Did you know that sheep have flat backs? If one stumbles, falls, and accidentally rolls onto its back, it can’t right itself. Blood drains from its legs. Its muscles freeze. Its body starts to go into shock. A shepherd knows not to pick up the sheep abruptly. He gently rolls the sheep over, and blood returns to its limbs. Pain follows, so the shepherd lovingly massages its legs. He then rolls the sheep to its other side, repeating the process—gently, slowly, lovingly restoring the sheep. If the shepherd rushed in and abruptly picked up the sheep, the pain would be immense. The sheep would fight from the shepherd’s arms only to fall and possibly break a leg. The shepherd restores the sheep slowly.
Jesus, your loving Good Shepherd, knows the pain you’re in. He saw you stumble. He knows you fell and that you’re stuck. Like that sheep on its back, you’ve tried and cried and screamed and dreamed of getting your life righted again. But nothing has changed. Nothing has worked.

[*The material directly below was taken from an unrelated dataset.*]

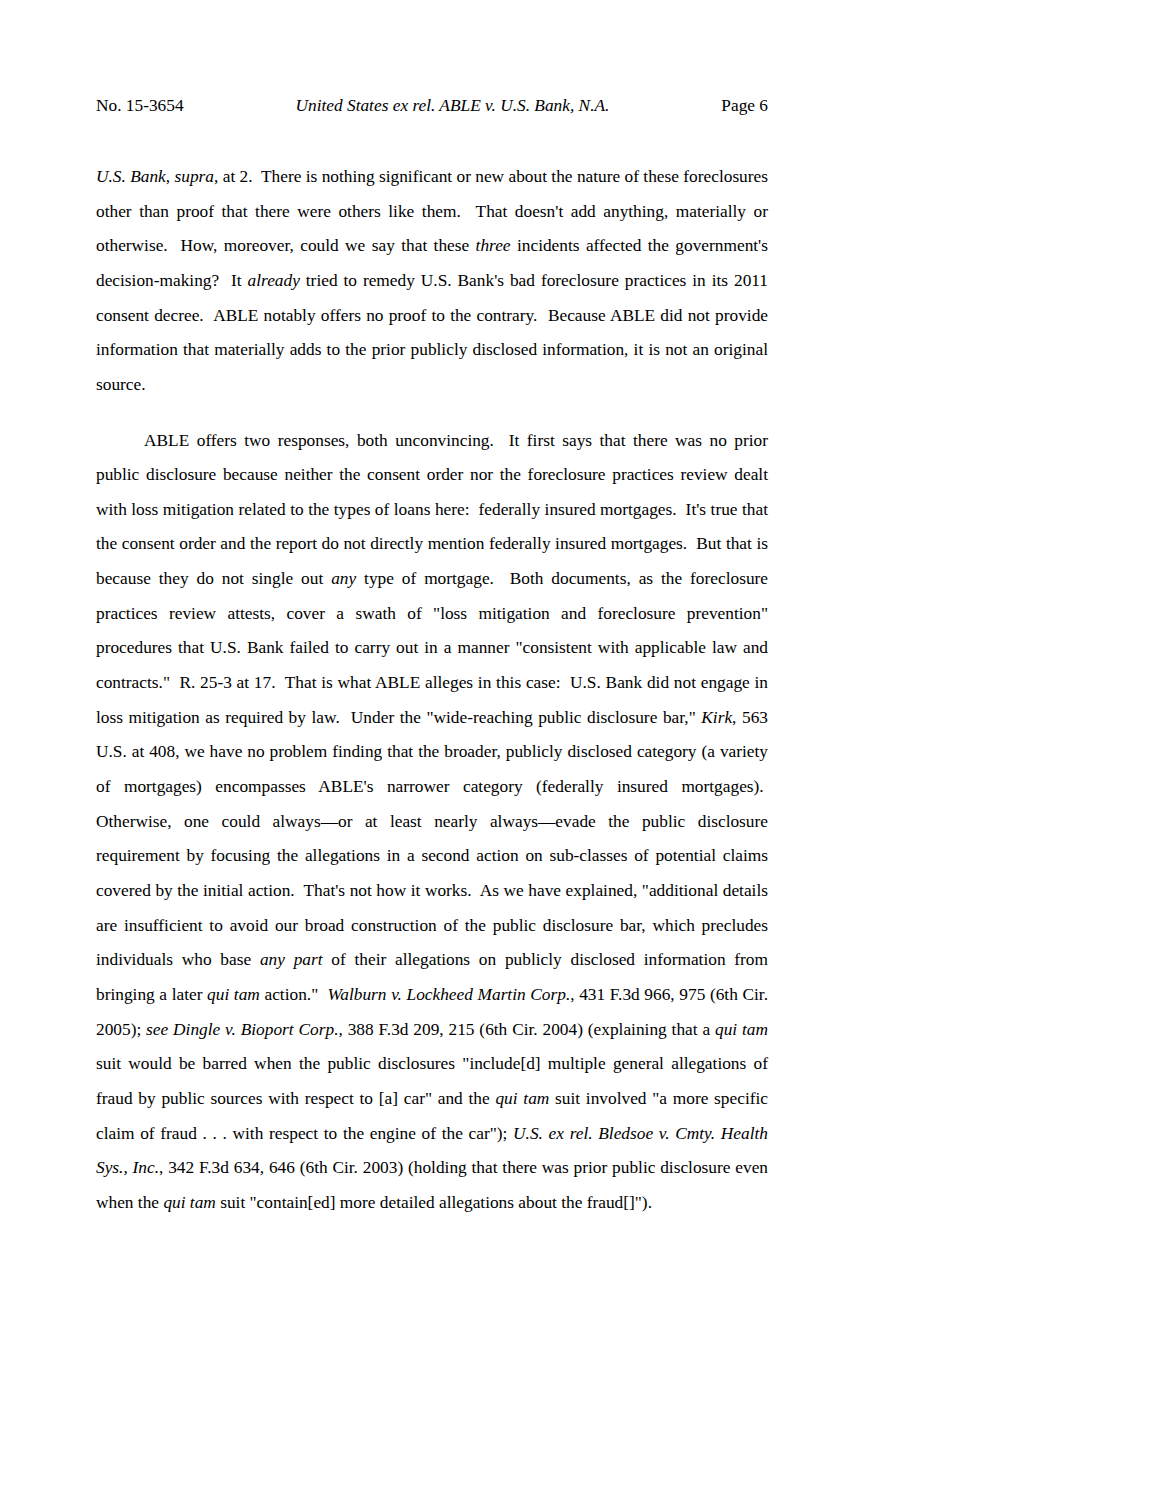No. 15-3654 United States ex rel. ABLE v. U.S. Bank, N.A. Page 6
U.S. Bank, supra, at 2. There is nothing significant or new about the nature of these foreclosures other than proof that there were others like them. That doesn't add anything, materially or otherwise. How, moreover, could we say that these three incidents affected the government's decision-making? It already tried to remedy U.S. Bank's bad foreclosure practices in its 2011 consent decree. ABLE notably offers no proof to the contrary. Because ABLE did not provide information that materially adds to the prior publicly disclosed information, it is not an original source.
ABLE offers two responses, both unconvincing. It first says that there was no prior public disclosure because neither the consent order nor the foreclosure practices review dealt with loss mitigation related to the types of loans here: federally insured mortgages. It's true that the consent order and the report do not directly mention federally insured mortgages. But that is because they do not single out any type of mortgage. Both documents, as the foreclosure practices review attests, cover a swath of "loss mitigation and foreclosure prevention" procedures that U.S. Bank failed to carry out in a manner "consistent with applicable law and contracts." R. 25-3 at 17. That is what ABLE alleges in this case: U.S. Bank did not engage in loss mitigation as required by law. Under the "wide-reaching public disclosure bar," Kirk, 563 U.S. at 408, we have no problem finding that the broader, publicly disclosed category (a variety of mortgages) encompasses ABLE's narrower category (federally insured mortgages). Otherwise, one could always—or at least nearly always—evade the public disclosure requirement by focusing the allegations in a second action on sub-classes of potential claims covered by the initial action. That's not how it works. As we have explained, "additional details are insufficient to avoid our broad construction of the public disclosure bar, which precludes individuals who base any part of their allegations on publicly disclosed information from bringing a later qui tam action." Walburn v. Lockheed Martin Corp., 431 F.3d 966, 975 (6th Cir. 2005); see Dingle v. Bioport Corp., 388 F.3d 209, 215 (6th Cir. 2004) (explaining that a qui tam suit would be barred when the public disclosures "include[d] multiple general allegations of fraud by public sources with respect to [a] car" and the qui tam suit involved "a more specific claim of fraud . . . with respect to the engine of the car"); U.S. ex rel. Bledsoe v. Cmty. Health Sys., Inc., 342 F.3d 634, 646 (6th Cir. 2003) (holding that there was prior public disclosure even when the qui tam suit "contain[ed] more detailed allegations about the fraud[]").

It’s so easy to charge the Good Shepherd with not restoring you fast enough. It’s so easy to accuse Christ of not caring. But he does! “He restores my soul” (Psalm 23:3 ESV). Jesus knows. He knows what pain is because he endured a cross for you. Jesus knows. He knows what abandonment feels like because he was forsaken by the Father on a cross. Jesus knows. He knows what you can endure. He knows how best to gently, slowly, lovingly restore you.